▶ Challenge 1:
In the permafrost passage below, repeat word for word the stretch from "Although permafrost occurs" through "record-breaking summer temperatures.".

Although permafrost occurs all over Europe, with patches even as far south as the Spanish Sierra Nevada, it is the Alps which are most at risk. As Dr Charles Harris, co-ordinator of the EU-funded Permafrost and Climate in Europe project explains: "The slopes are very steep there, with villages, railways and roads located at high altitude. If the permafrost beneath these constructions were to deteriorate, the damage would be considerable." Rising temperatures have a dual effect on permafrost, acting directly to warm the ground in summer, and bringing heavier snow in winter which insulates the ground from the coldest nights and retains warmth. A gigantic rockfall on the eastern face of the Matterhorn in July 2003 – after which 70 climbers had to be rescued – could show the shape of things to come, arriving as it did during record-breaking summer temperatures.

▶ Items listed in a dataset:
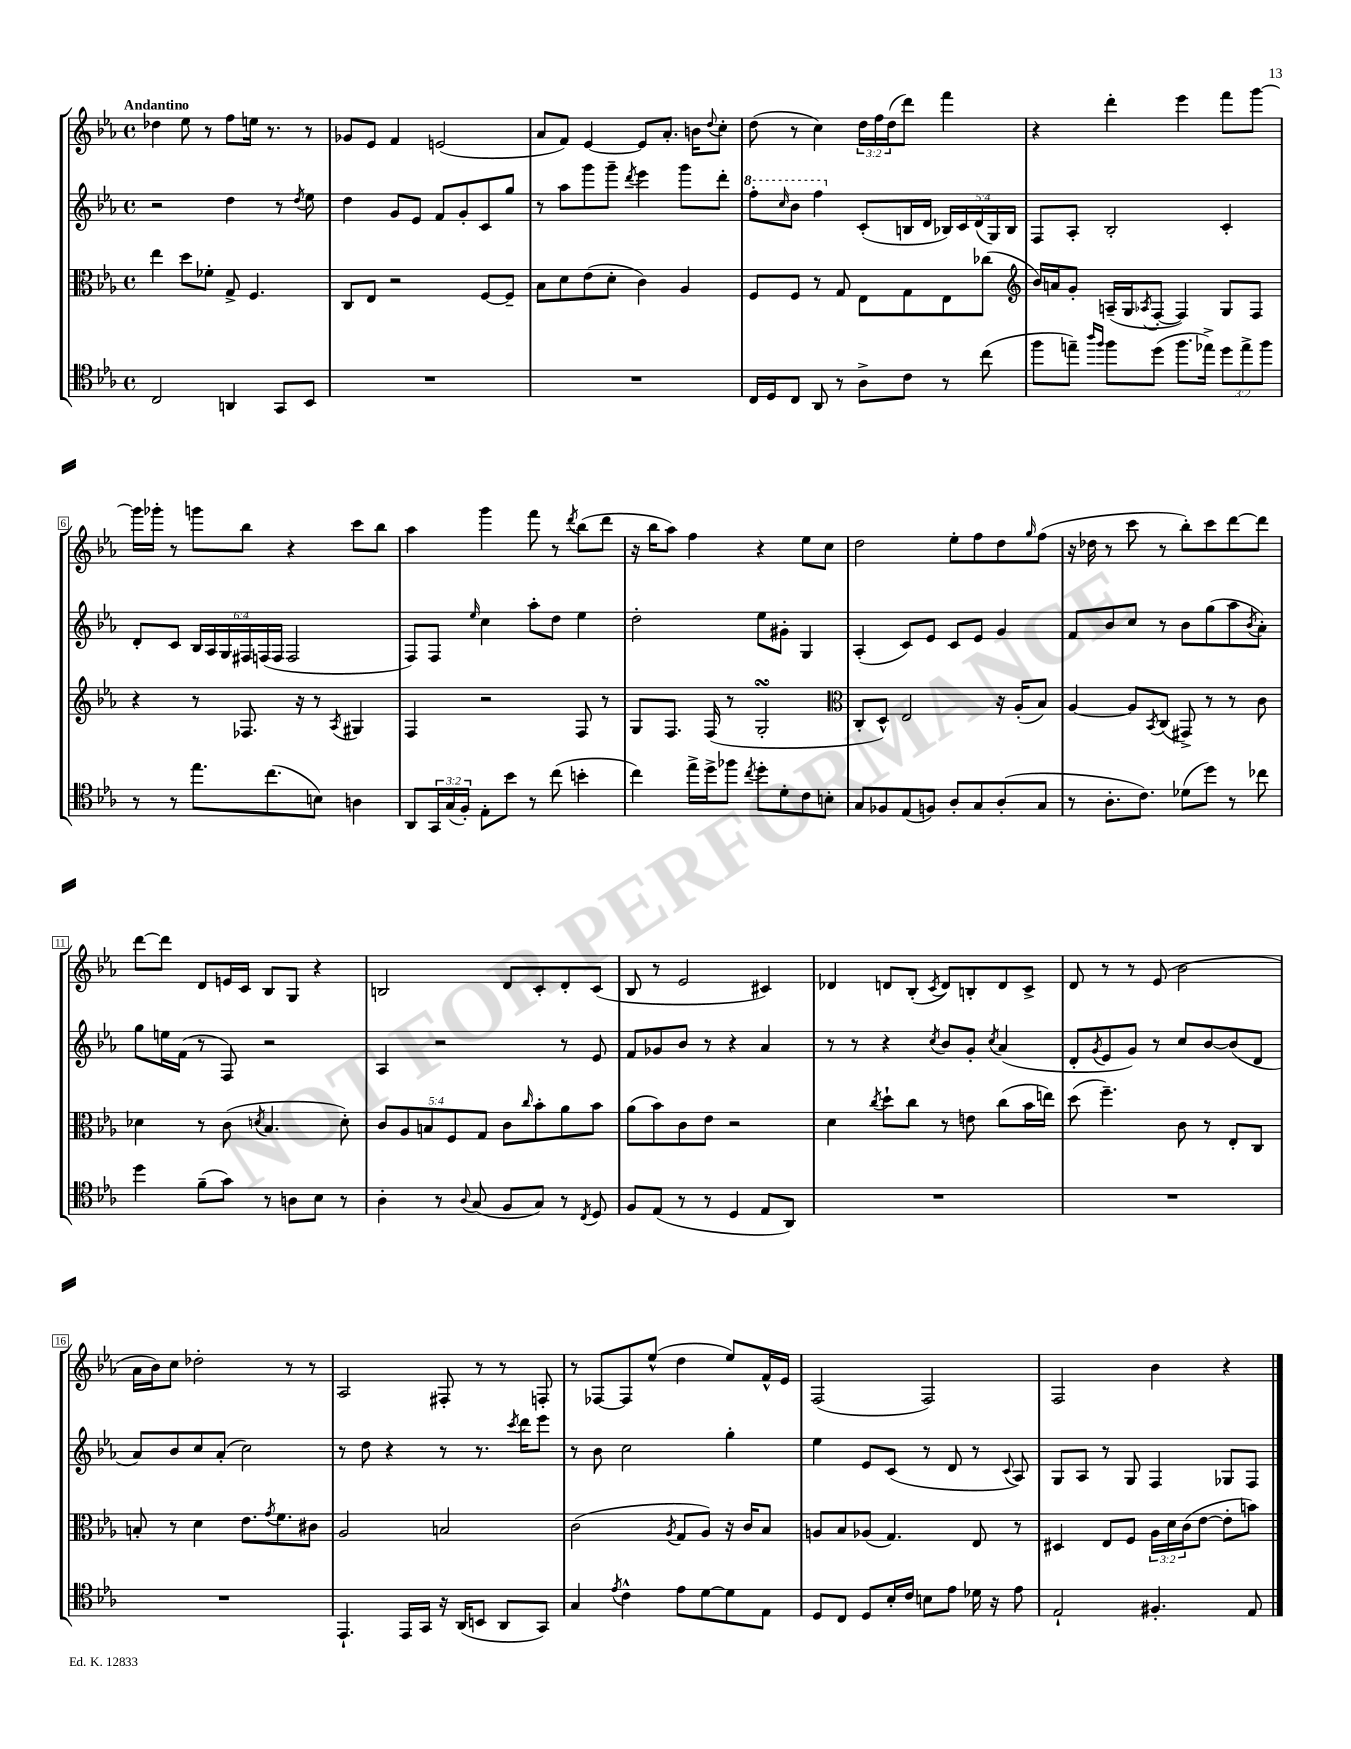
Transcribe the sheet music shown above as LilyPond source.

<<
\new StaffGroup <<
\new Staff = "s0" {
    \clef treble \key ees \major \defaultTimeSignature \time 4/4 \override Staff.TupletNumber.text = #tuplet-number::calc-fraction-text \tempo "Andantino"
    des''4 ees''8 r8 f''8 e''16 r8. r8 |
    ges'8 ees'8 f'4 e'2( |
    aes'8 f'8) ees'4~ ees'8 aes'8.-. b'16 \appoggiatura { d''8 } c''8-. |
    d''8( r8 c''4) \tuplet 3/2 { d''16 f''16 d''16( } d'''8) f'''4 |
    r4 d'''4-. ees'''4 f'''8 g'''8~ |
    g'''16 ges'''16-. r8 g'''8 bes''8 r4 c'''8 bes''8 |
    aes''4 g'''4 f'''8 r8 \acciaccatura { d'''8 } bes''8( d'''8 |
    r16 bes''16 aes''8) f''4 r4 ees''8 c''8 |
    d''2 ees''8-. f''8 d''8 \grace { g''16 } f''8( |
    r16 des''16 r8 c'''8 r8 bes''8-.) c'''8 d'''8~ d'''8 |
    d'''8~ d'''8 d'8 e'16 c'16 bes8 g8 r4 |
    b2 d'8 c'8-. d'8-. c'8( |
    bes8 r8 ees'2 cis'4) |
    des'4 d'8 bes8-.( \acciaccatura { c'8 } d'8) b8-. d'8 c'8-> |
    d'8 r8 r8 ees'8( bes'2 |
    aes'16 bes'16) c''8 des''2-. r8 r8 |
    aes2 fis8-. r8 r8 f8-. |
    r8 fes8~ fes8 ees''8-^( d''4 ees''8) f'16-^ ees'16 |
    f2( f2) |
    f2 bes'4 r4 \bar "|." |
}
\new Staff = "s1" {
    \clef treble \key ees \major \defaultTimeSignature \time 4/4 \override Staff.TupletNumber.text = #tuplet-number::calc-fraction-text
    r2 d''4 r8 \acciaccatura { d''8 } ees''8 |
    d''4 g'8 ees'8 f'8 g'8-. c'8 g''8 |
    r8 aes''8 g'''8 g'''8-- \acciaccatura { d'''8 } ees'''4 g'''8 d'''8-. |
    \ottava #1 f'''8-. \grace { c'''16 } bes''8 f'''4 \ottava #0 c'8-.( b16 d'16 \tuplet 5/4 { bes16) c'16 d'16( g16) bes16 } |
    f8 aes8-. bes2-. c'4-. |
    d'8-. c'8 \tuplet 6/4 { bes16 aes16 g16 fis16 f16( f16 } f2 |
    f8) f8 \grace { ees''16 } c''4 aes''8-. d''8 ees''4 |
    d''2-. ees''8 gis'8-. g4 |
    aes4-.( c'8) ees'8 c'8 ees'8 g'4 |
    f'8 bes'8 c''8 r8 bes'8 g''8( aes''8 \acciaccatura { bes'8 } aes'8-.) |
    g''8 e''16 f'16( r8 f8) r2 |
    aes4 r2 r8 ees'8 |
    f'8 ges'8 bes'8 r8 r4 aes'4 |
    r8 r8 r4 \acciaccatura { c''8 } bes'8 g'8-. \acciaccatura { c''8 } aes'4( |
    d'8-. \acciaccatura { g'8 } ees'8 g'8) r8 c''8 bes'8~ bes'8( d'8 |
    aes'8) bes'8 c''8 aes'8-.( c''2) |
    r8 d''8 r4 r8 r8. \acciaccatura { c'''8 } d'''16 ees'''8 |
    r8 bes'8 c''2 g''4-. |
    ees''4 ees'8 c'8( r8 d'8 r8 \appoggiatura { c'8 } aes8) |
    g8 aes8 r8 g8 f4 ges8 f8 \bar "|." |
}
\new Staff = "s2" {
    \clef alto \key ees \major \defaultTimeSignature \time 4/4 \override Staff.TupletNumber.text = #tuplet-number::calc-fraction-text
    ees''4 d''8 fes'8-. g8-> f4. |
    c8 ees8 r2 f8~ f8-- |
    bes8 d'8 ees'8( d'8-. c'4) aes4 |
    f8 f8 r8 g8 ees8 g8 ees8 ces''8( |
    \clef treble bes'16) a'16 g'8-. a16--( g16 \acciaccatura { aes8 } f8~-. f4) g8 f8 |
    r4 r8 fes8. r16 r8 \acciaccatura { aes8 } gis4 |
    f4 r2 f8 r8 |
    g8 f8. f16( r8 g2-.\turn |
    \clef alto c8-. d8-^) ees2 r16 aes16-.( bes8) |
    aes4~ aes8 \acciaccatura { bes,8 } c8( gis,8->) r8 r8 c'8 |
    des'4 r8 c'8( \acciaccatura { d'8 } bes4. d'8-.) |
    \tuplet 5/4 { c'8 aes8 b8 f8 g8 } c'8 \grace { c''16 } bes'8-. aes'8 bes'8 |
    aes'8( bes'8) c'8 ees'8 r2 |
    d'4 \acciaccatura { c''8 } d''8-! c''8 r8 e'8 c''8( bes'16 e''16) |
    d''8( f''4.--) c'8 r8 ees8-. c8 |
    b8-. r8 d'4 ees'8. \acciaccatura { g'8 } f'8. cis'8 |
    aes2 b2 |
    c'2( \acciaccatura { aes8 } g8 aes8) r16 c'16 bes8 |
    a8 bes8 aes8( g4.) ees8 r8 |
    dis4 ees8 f8 \tuplet 3/2 { aes16 d'16 c'16( } ees'8~ ees'8-. b'8) \bar "|." |
}
\new Staff = "s3" {
    \clef tenor \key ees \major \defaultTimeSignature \time 4/4 \override Staff.TupletNumber.text = #tuplet-number::calc-fraction-text
    c2 a,4 g,8 bes,8 |
    R1 |
    R1 |
    c16 d16 c8 aes,8 r8 aes8-> c'8 r8 c''8( |
    f''8 e''8--) \grace { aes''16 f''16 } f''8 d''8( f''8. ees''16->) \tuplet 3/2 { d''8 ees''8-> f''8 } |
    r8 r8 ees''8. c''8.( b8) a4 |
    aes,8 \tuplet 3/2 { g,16 g16( f16-.) } ees8-. bes'8 r8 c''8( b'4-. |
    c''4) ees''16-> d''16-> fes''8 \acciaccatura { c''8 } d''8-. d'8-. c'8 b8-. |
    g8 fes8 ees8( f8) aes8-. g8 aes8-.( g8 |
    r8 aes8.-. c'8.) des'8( d''8) r8 ces''8 |
    d''4 f'8--( g'8) r8 a8 bes8 r8 |
    aes4-. r8 \appoggiatura { aes8 } g8( f8 g8) r8 \acciaccatura { c8 } d8 |
    f8 ees8( r8 r8 d4 ees8 aes,8) |
    R1 |
    R1 |
    R1 |
    ees,4.-! ees,16 g,16 r16 aes,16( b,8 aes,8 g,8) |
    g4 \acciaccatura { ees'8 } c'4-^ ees'8 d'8~ d'8 ees8 |
    d8 c8 d8 bes16-. c'16 b8 ees'8 des'16 r16 ees'8 |
    ees2-! fis4.-. ees8 \bar "|." |
}
>>
>>
\layout { \context { \Score \override BarNumber.stencil = #(make-stencil-boxer 0.1 0.3 ly:text-interface::print) } }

▶ Challenge 2:
Gather every line of the records above that contains the string "treble", and treat uppercase and lowercase as different.

▶ Complete output 1:
Although permafrost occurs all over Europe, with patches even as far south as the Spanish Sierra Nevada, it is the Alps which are most at risk. As Dr Charles Harris, co-ordinator of the EU-funded Permafrost and Climate in Europe project explains: "The slopes are very steep there, with villages, railways and roads located at high altitude. If the permafrost beneath these constructions were to deteriorate, the damage would be considerable." Rising temperatures have a dual effect on permafrost, acting directly to warm the ground in summer, and bringing heavier snow in winter which insulates the ground from the coldest nights and retains warmth. A gigantic rockfall on the eastern face of the Matterhorn in July 2003 – after which 70 climbers had to be rescued – could show the shape of things to come, arriving as it did during record-breaking summer temperatures.

▶ Complete output 2:
    \clef treble \key ees \major \defaultTimeSignature \time 4/4 \override Staff.TupletNumber.text = #tuplet-number::calc-fraction-text \tempo "Andantino"
    \clef treble \key ees \major \defaultTimeSignature \time 4/4 \override Staff.TupletNumber.text = #tuplet-number::calc-fraction-text
    \clef treble bes'16) a'16 g'8-. a16--( g16 \acciaccatura { aes8 } f8~-. f4) g8 f8 |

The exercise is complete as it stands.